I’m one of those people who has to understand the why behind what I do, and it’s no different when it comes to marathon training. Some of Coogan’s best advice to me was about the level of effort I should exert in the training runs — specifically, why not always running at an “A effort” level, or at an all-out, heart-rate-through-the-roof pace, is actually a good thing: “We talk about doing a lot of our workouts at B+ level, and we don’t do a lot of A+ things, because if you do that all the time you’re almost overdoing it,” he says. “You get fatigued or dinged up or sick — so we do B+, B+, B+ workouts ... but A+ races.”

And on that same topic, that’s also why it’s important to let easy runs be easy runs. “The purpose of easy or mid-easy runs is to run every day and get your body used to it — your muscles stronger, getting oxygen to your legs and lungs, and get your heart pumping,” he says. Especially for novice marathoners, a big point of training is to get your body to a place where it can better deliver oxygen to your bloodstream, and in turn to your muscles.

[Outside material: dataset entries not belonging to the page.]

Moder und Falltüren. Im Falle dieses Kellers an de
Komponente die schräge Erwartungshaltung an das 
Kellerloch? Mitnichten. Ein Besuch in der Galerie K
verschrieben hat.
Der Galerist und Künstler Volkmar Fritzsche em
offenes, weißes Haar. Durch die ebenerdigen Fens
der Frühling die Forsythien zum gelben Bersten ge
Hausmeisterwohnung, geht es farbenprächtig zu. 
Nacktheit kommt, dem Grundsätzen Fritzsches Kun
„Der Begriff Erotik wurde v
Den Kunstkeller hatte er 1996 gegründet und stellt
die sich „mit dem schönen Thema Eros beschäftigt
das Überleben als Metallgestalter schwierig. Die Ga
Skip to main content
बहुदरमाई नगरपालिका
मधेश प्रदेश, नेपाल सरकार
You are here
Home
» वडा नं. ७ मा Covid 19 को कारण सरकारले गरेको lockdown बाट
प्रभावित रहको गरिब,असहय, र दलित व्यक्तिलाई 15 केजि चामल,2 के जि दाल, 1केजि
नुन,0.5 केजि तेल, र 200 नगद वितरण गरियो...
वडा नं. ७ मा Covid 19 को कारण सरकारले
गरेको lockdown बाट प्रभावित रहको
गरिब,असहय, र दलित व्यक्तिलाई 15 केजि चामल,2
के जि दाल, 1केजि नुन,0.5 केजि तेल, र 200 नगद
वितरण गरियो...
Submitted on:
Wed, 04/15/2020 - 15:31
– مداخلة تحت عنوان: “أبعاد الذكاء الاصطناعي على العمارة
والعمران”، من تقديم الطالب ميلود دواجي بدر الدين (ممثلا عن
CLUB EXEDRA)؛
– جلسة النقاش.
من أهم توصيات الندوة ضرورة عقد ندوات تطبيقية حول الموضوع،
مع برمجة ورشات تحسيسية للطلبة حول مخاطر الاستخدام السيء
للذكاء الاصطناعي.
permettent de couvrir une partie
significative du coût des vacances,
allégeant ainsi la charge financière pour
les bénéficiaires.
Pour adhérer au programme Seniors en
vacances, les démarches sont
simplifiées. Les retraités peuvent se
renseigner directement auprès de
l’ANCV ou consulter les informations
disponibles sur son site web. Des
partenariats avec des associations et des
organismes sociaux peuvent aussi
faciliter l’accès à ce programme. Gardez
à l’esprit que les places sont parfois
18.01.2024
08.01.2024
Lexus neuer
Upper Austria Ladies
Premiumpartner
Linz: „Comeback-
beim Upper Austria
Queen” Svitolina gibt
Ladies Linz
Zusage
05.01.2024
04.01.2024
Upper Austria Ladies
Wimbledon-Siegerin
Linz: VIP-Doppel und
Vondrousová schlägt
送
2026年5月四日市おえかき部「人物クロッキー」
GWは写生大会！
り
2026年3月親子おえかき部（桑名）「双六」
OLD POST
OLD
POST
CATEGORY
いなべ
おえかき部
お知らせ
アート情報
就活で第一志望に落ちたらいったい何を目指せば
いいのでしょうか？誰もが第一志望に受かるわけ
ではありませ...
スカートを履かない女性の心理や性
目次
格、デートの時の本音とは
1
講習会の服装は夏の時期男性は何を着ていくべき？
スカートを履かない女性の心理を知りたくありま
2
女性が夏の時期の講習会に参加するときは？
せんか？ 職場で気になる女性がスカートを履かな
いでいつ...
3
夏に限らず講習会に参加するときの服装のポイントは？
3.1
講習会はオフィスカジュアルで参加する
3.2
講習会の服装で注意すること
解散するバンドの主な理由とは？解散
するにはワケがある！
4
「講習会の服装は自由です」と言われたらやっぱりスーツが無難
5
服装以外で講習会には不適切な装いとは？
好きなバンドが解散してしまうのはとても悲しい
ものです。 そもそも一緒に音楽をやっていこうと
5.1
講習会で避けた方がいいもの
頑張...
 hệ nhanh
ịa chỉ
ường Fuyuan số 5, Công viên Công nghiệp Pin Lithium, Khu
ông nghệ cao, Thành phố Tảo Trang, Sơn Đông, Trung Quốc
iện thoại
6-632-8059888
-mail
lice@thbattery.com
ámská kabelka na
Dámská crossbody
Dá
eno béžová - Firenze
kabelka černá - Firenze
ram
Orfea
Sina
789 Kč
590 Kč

And on the flip side, he adds, rest days are on a schedule for a reason, and whoever designed the plan made sure to include them strategically. But even then, “the people I coach or work with, I tell them: If you feel fatigued, it’s not the Olympics, and chances are you probably do need a day off,” he says. “So say you’re really tired on a Tuesday, and Wednesday, you’re supposed to have a workout. Then maybe we skip the Wednesday workout, or do half of it on Thursday. You have to be able to roll with the punches a bit as you prepare ... to go with the flow and listen to your body.”

Finally, most training plans involve cross-training — and that’s on the schedule for a reason. While a super intense weight training program probably isn’t necessary for a newbie like me, Coogan says, still getting in some other forms of exercise — whether it be walking or cycling — as well as some core-strengthening training is important, especially when it comes to maintaining good running form especially when I get tired.

The Marathon Training Journey Will Teach You New Things About Yourself

Sure, not every run is 100% pleasant. But on a whole, this experience has given me so much more than I realized beyond the physical. Running a new distance that I’d never run before gives a sense of confidence, even when nothing else that day seems to go right or I’m being especially down on myself for other reasons. As someone who has never been super sporty, I’m realizing now how exhilarating it is to push your body to new limits — more so than I ever thought it would be.

But even greater, the experience has taught me how important — and wonderful — it is to rely on your support system and community. The advice I’ve gotten from fellow runners, the support and selflessness of my husband who accompanies me on long runs, and the encouragement I’ve received from friends and coworkers has helped me realize that even though running is a solo sport, it’s not really solo at all. I’ve even grown to appreciate how lovely it is to run with a friend, as someone who’s long been low-key self conscious about my running pace — it makes the miles go by so much faster, and is also an added opportunity to grow friendship. I’ve realized that running isn’t just about the fitness or the accomplishment aspects; it’s also about connection.